Three things we tend to get wrong about inflation:

1)     Human nature makes inflation often seem worse than it is.

Example: When you buy a Snickers at a vending machine and the price has gone up from 50 cents to 60 cents, then you might say we have an inflation rate of 20%.

Because our minds are focused on high-frequency purchases, we tend to remember price increases but not price decreases. Our emotional conception generates a distorted view on the subject

 

2)     Inflation isn’t the same for everyone.

Clarification: There is an idea that there is a single inflation number that impacts us all in the same manner. Yet, this isn’t totally correct. Inflation experienced by older people and those with lower incomes tends to be higher. The common denominator with these two groups is that they spend a higher percentage of their available income on health care, food, and housing. This gives them a disproportionate exposure to goods which are predominantly exposed to inflation. Yet, they consider that their entire consumption is subject to the same rate of inflation. On the opposite, young and rich people don’t experience inflation in the same manner as their spending habits are different. They are spending more on discretionary items. And even if they were to experience price increases, the consumer doesn’t react in the same way. Therefore, mathematically and psychologically, they are less exposed to it.

 

3)     Inflation isn’t really about rising prices – that’s the outcome but not the cause.
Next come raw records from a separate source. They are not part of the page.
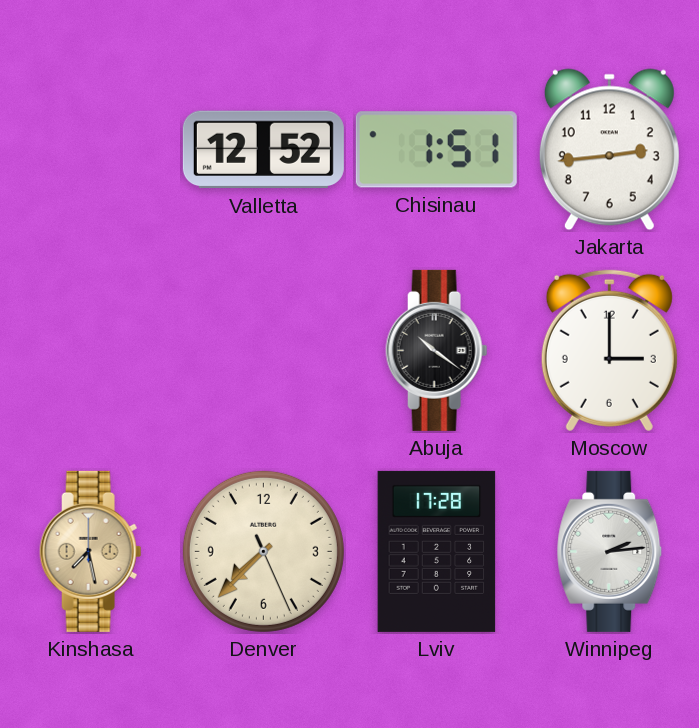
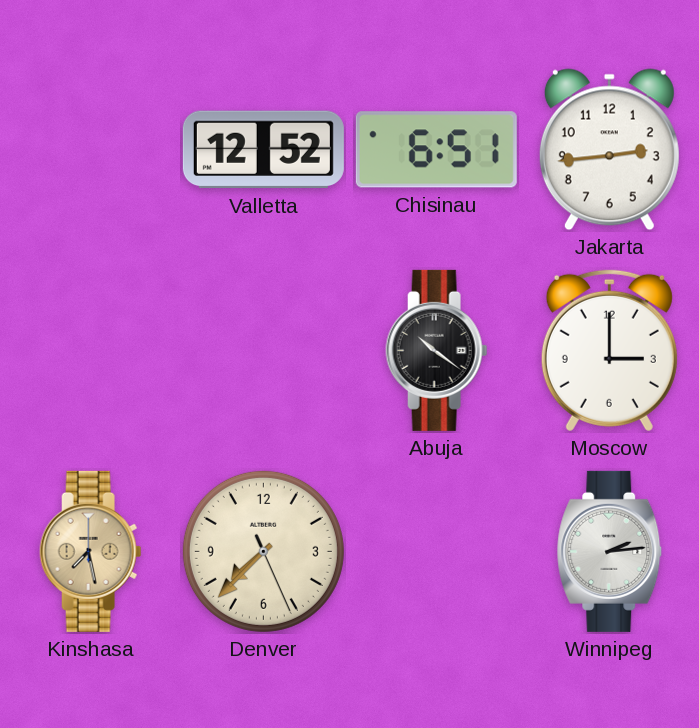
Chisinau: 1:51 -> 6:51
Lviv: 17:28 -> none
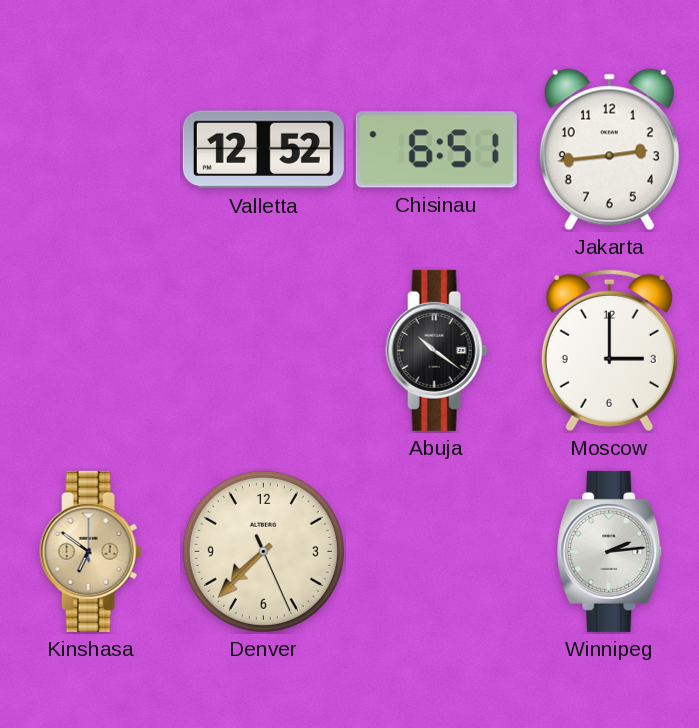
Kinshasa: 7:28 -> 6:51
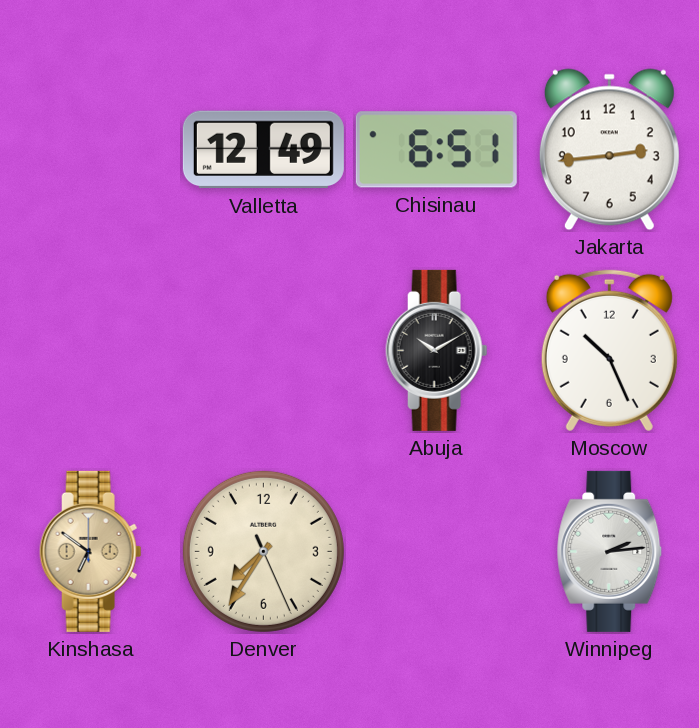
Valletta: 12:52 -> 12:49
Abuja: 10:21 -> 10:10
Moscow: 3:00 -> 10:26
Denver: 7:37 -> 7:35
Clarification: In a developed economy, labor costs represent about 70% of inflation, commodity prices account for about 15%, only, and the remaining 15% is due to a basket of smaller factors.

When a company sets prices for its goods or services, one question they ask is how much do they need to spend on labor to produce a given product. The inflation trap starts to work when salary payments increase and production output decreases.

Paying higher salaries isn’t necessarily inflationary because a company that pays higher salaries does so on the back of higher sales, which occurred because of improved effort provided by its workforce.